INSTRUCTIONS FOR THE TASK
Run through the records and show each line that includes the string "使用现有逻辑".

[Rendered page images]
• • • •

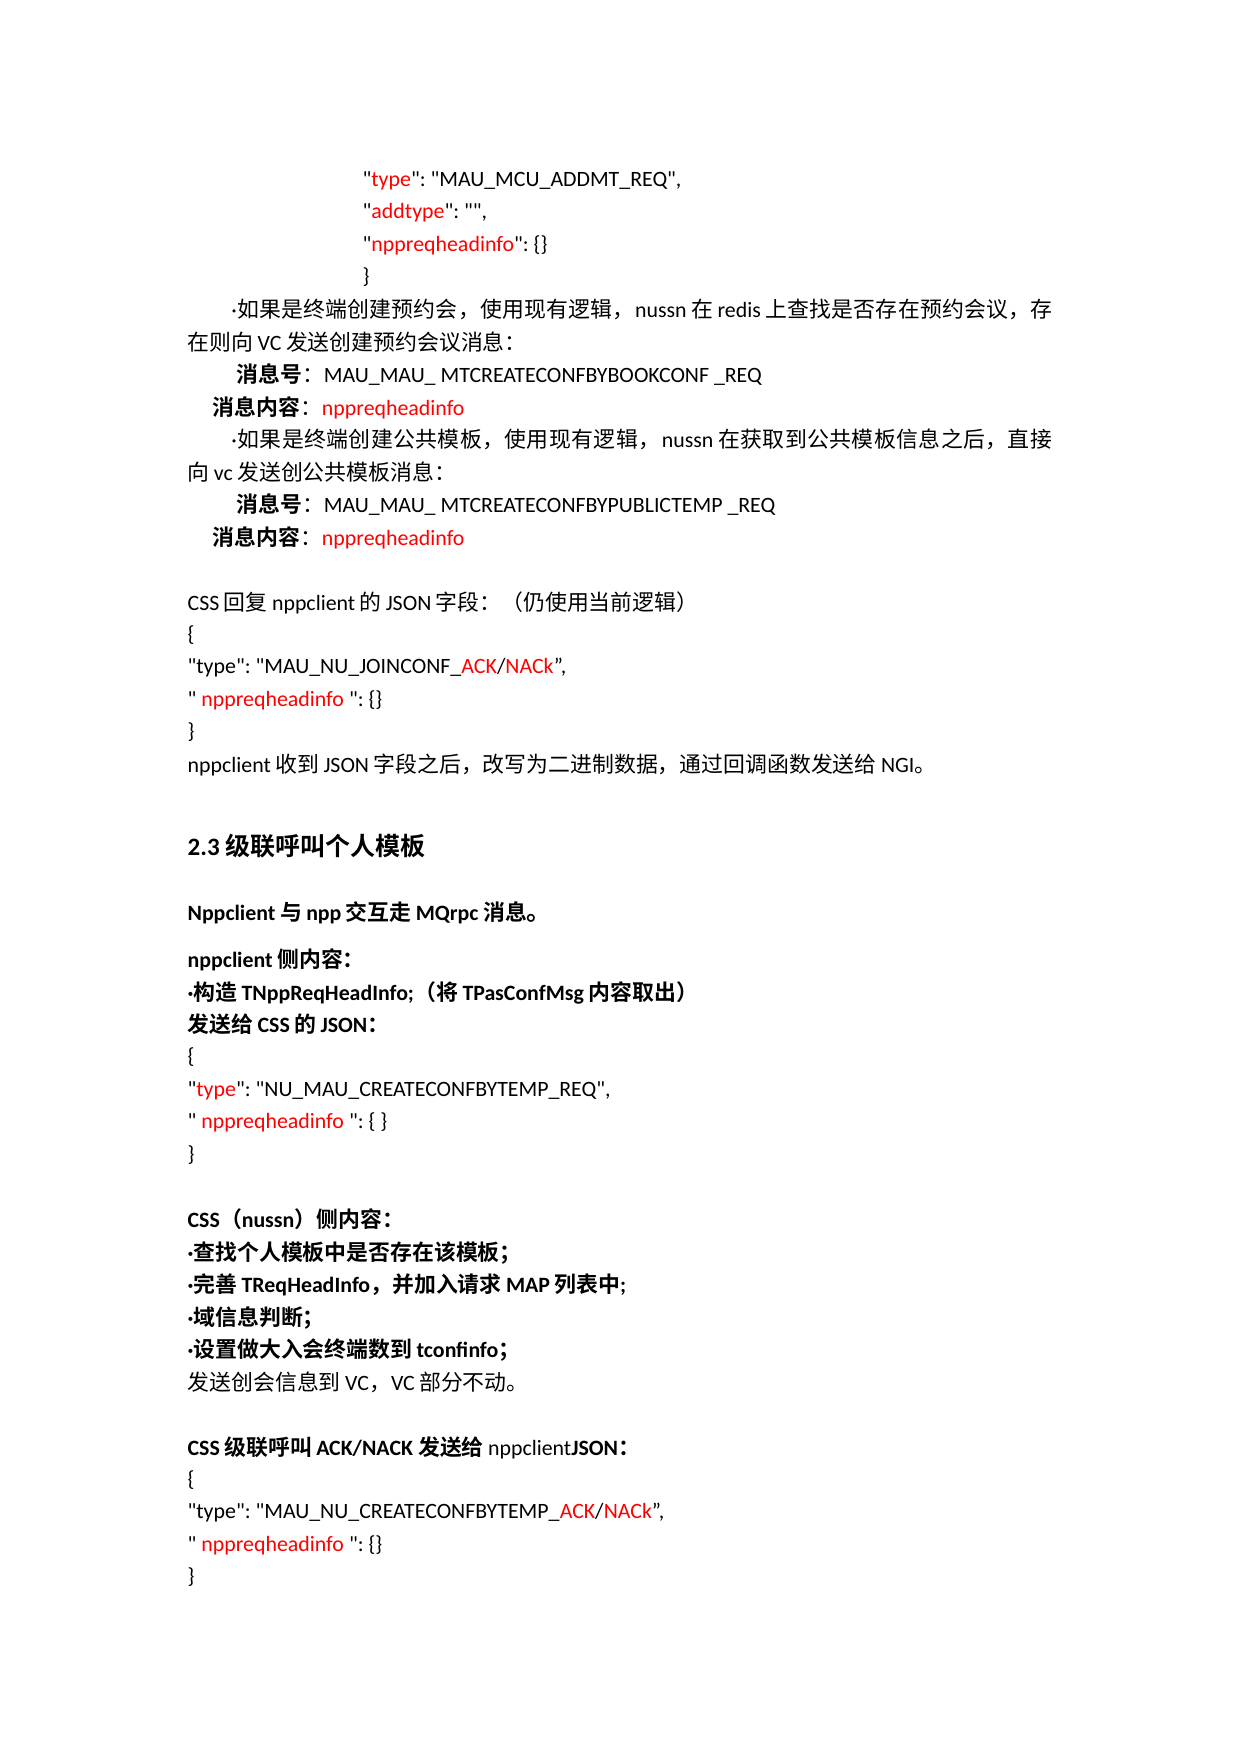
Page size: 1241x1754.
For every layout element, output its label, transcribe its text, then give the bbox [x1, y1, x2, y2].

text "type": "MAU_NU_JOINCONF_ACK/NACk”, [187, 649, 1053, 682]
text 发送创会信息到VC，VC部分不动。 [187, 1364, 1053, 1397]
text ·查找个人模板中是否存在该模板； [187, 1234, 1053, 1267]
text 消息号：MAU_MAU_ MTCREATECONFBYBOOKCONF _REQ [187, 357, 1053, 389]
text ·完善TReqHeadInfo，并加入请求MAP列表中; [187, 1267, 1053, 1299]
text } [187, 1137, 1053, 1169]
text CSS级联呼叫ACK/NACK 发送给nppclientJSON： [187, 1429, 1053, 1462]
text "type": "MAU_MCU_ADDMT_REQ", [187, 162, 1053, 194]
text nppclient侧内容： [187, 942, 1053, 974]
text ·如果是终端创建公共模板，使用现有逻辑，nussn在获取到公共模板信息之后，直接向vc发送创公共模板消息： [187, 422, 1053, 487]
text ·如果是终端创建预约会，使用现有逻辑，nussn在redis上查找是否存在预约会议，存在则向VC发送创建预约会议消息： [187, 292, 1053, 357]
text { [187, 1462, 1053, 1494]
text ·域信息判断； [187, 1299, 1053, 1332]
text CSS回复nppclient的JSON字段：（仍使用当前逻辑） [187, 584, 1053, 617]
text "nppreqheadinfo": {} [319, 227, 1053, 259]
text } [187, 1559, 1053, 1592]
text 发送给CSS的JSON： [187, 1007, 1053, 1039]
text { [187, 617, 1053, 649]
text } [319, 259, 1053, 292]
text nppclient收到JSON字段之后，改写为二进制数据，通过回调函数发送给NGI。 [187, 747, 1053, 779]
text "type": "MAU_NU_CREATECONFBYTEMP_ACK/NACk”, [187, 1494, 1053, 1527]
text ·设置做大入会终端数到tconfinfo； [187, 1332, 1053, 1364]
text Nppclient与npp交互走MQrpc消息。 [187, 877, 1053, 942]
text { [187, 1039, 1053, 1072]
text 消息内容：nppreqheadinfo [187, 389, 1053, 422]
text CSS（nussn）侧内容： [187, 1202, 1053, 1234]
text "type": "NU_MAU_CREATECONFBYTEMP_REQ", [187, 1072, 1053, 1104]
text 2.3 级联呼叫个人模板 [187, 812, 1053, 877]
text } [187, 714, 1053, 747]
text ·构造TNppReqHeadInfo;（将TPasConfMsg内容取出） [187, 974, 1053, 1007]
text "addtype": "", [187, 194, 1053, 227]
text " nppreqheadinfo ": {} [187, 682, 1053, 714]
text " nppreqheadinfo ": { } [187, 1104, 1053, 1137]
text 消息号：MAU_MAU_ MTCREATECONFBYPUBLICTEMP _REQ [187, 487, 1053, 519]
text " nppreqheadinfo ": {} [187, 1527, 1053, 1559]
text 消息内容：nppreqheadinfo [187, 519, 1053, 552]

• • • •

WRITTEN RESPONSE
text ·如果是终端创建公共模板，使用现有逻辑，nussn在获取到公共模板信息之后，直接向vc发送创公共模板消息： [187, 422, 1053, 487]
text ·如果是终端创建预约会，使用现有逻辑，nussn在redis上查找是否存在预约会议，存在则向VC发送创建预约会议消息： [187, 292, 1053, 357]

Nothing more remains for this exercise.